Quickly, he homed in on the prints, picking up the trail. At one point the boy seemed to be heading out towards the city. But a smeared imprint showed him veer back towards the bone boilers and pudding makers.
Now the trail ran out, dropping to a walking pace and muddied among the feet of the hard-working pudding boys.
Turning into the reeking smoke of the trade Charlie made his way thoughtfully along the stalls, as if making a selection of the best producer. A man carrying a pail of intestines looked across at him in annoyance.
‘You’ll not get a pudding here now,’ he said. ‘All will likely be burned to the ground by tomorrow.’
Charlie ignored him, cruising slowly along the row. He was greeted by a variety of confused or annoyed glances – each vendor clearly thinking along the same lines as the first. But as he suspected there was a pudding-maker who did not look up. A man who seemed all too well engaged in his business of adding the oats and bran to the blackening pails of liquid.
Charlie eyed him for a moment before stepping forward and sliding his last half crown carefully on to the well-worn wooden counter. ‘I’ll not hurt the boy,’ he said, dropping his voice to an almost indiscernible whisper. ‘I mean only to return some property.’
The vendor’s head remained carefully down, and Charlie kept an anxious eye on the gleaming array of cleavers arranged around the stall. Then the man looked up, passing his hand unconsciously over his forehead to leave a bloody smear. Something in Charlie’s expression must have convinced him, because he slowly slid the coin into his fist. Then with a tiny motion the man nodded to the back of his shop. Silently, Charlie moved past him.
A small fire filled the back room with the stench of boiling bones, and a stack of carcasses in various states of being skinned were heaped towards the back corner. Charlie surveyed the scene. One of the glassy-eyed cows seemed to be breathing of its own accord.
In a lightning movement, Charlie pounced, throwing his arms around the twitching carcass. Inside the animal something struggled violently, and the boy’s face emerged from beneath the head of the cow, where the flesh had been slit stomach to sternum.
‘You know something of Lily Boswell,’ said Charlie as he wrestled to contain his hostage. ‘She has information for me.’
The boy’s tussling lessened slightly. ‘I don’t know her,’ he said, eyeing the fleshy prison. ‘God’s truth.’
‘You don’t have to lead me to her,’ Charlie said. ‘Only tell me where she is.’
‘She will kill me.’ The boy was struggling again. ‘Those gypsy girls grow up hunting with bows and knives.’

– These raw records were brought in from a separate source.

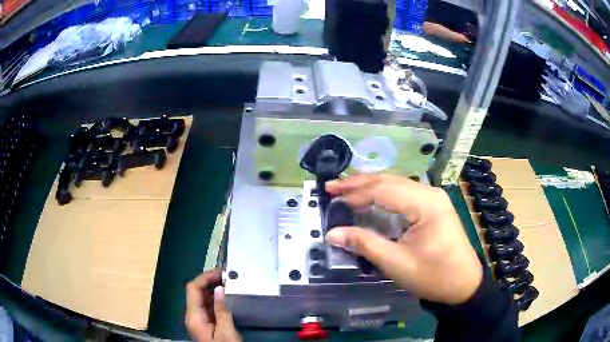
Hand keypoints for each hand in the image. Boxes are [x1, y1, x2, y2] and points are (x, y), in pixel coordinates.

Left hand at [185, 269, 241, 341]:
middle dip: (211, 281)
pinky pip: (208, 307)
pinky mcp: (206, 325)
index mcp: (194, 316)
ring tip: (231, 283)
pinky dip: (216, 299)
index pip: (193, 288)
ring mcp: (199, 320)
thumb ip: (221, 310)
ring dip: (214, 289)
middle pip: (196, 292)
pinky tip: (228, 297)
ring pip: (202, 299)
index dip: (205, 277)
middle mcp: (193, 315)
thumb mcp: (226, 332)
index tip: (223, 272)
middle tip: (230, 275)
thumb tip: (219, 289)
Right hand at [325, 174, 481, 304]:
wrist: (464, 284)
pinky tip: (370, 199)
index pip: (384, 190)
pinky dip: (384, 196)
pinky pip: (404, 194)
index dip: (355, 192)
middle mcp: (430, 193)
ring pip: (397, 185)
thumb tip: (332, 234)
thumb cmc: (433, 276)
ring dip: (371, 187)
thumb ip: (364, 244)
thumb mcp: (397, 263)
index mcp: (425, 203)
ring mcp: (433, 198)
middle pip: (390, 181)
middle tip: (333, 187)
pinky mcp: (433, 206)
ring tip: (346, 190)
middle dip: (359, 183)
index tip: (330, 194)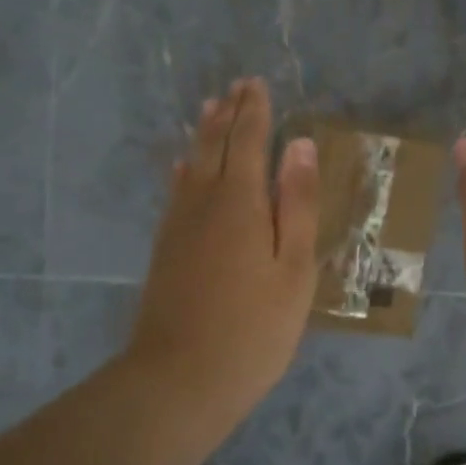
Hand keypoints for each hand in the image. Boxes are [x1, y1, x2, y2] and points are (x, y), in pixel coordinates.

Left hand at [127, 78, 319, 427]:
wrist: (179, 379)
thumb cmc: (253, 329)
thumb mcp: (294, 269)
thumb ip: (298, 205)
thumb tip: (300, 146)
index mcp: (241, 202)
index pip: (247, 141)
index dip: (254, 112)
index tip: (257, 84)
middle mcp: (204, 202)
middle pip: (214, 145)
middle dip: (228, 114)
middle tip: (237, 87)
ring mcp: (178, 225)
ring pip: (191, 164)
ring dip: (204, 133)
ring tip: (211, 109)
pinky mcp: (165, 248)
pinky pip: (176, 191)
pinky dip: (184, 169)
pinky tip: (182, 168)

‘And I will kill you if you do not tell,’ said Charlie gruffly. ‘So you may die now for certain, or later for maybe.’
The boy hesitated and Charlie shook the carcass, causing the cow’s head to nod in violent agreement.
‘Tell me where she is.’
‘I don’t know, I swear it,’ said the boy.
Charlie lowered his voice.
‘Do you know who I am?’
His captive shook his head.
‘I am Charlie Tuesday, the thief taker. You have heard what people say? That I have a sense for when people are lying.’
The boy swallowed.
‘Lie to me again,’ said Charlie evenly, ‘and you will join this pile of carcasses.’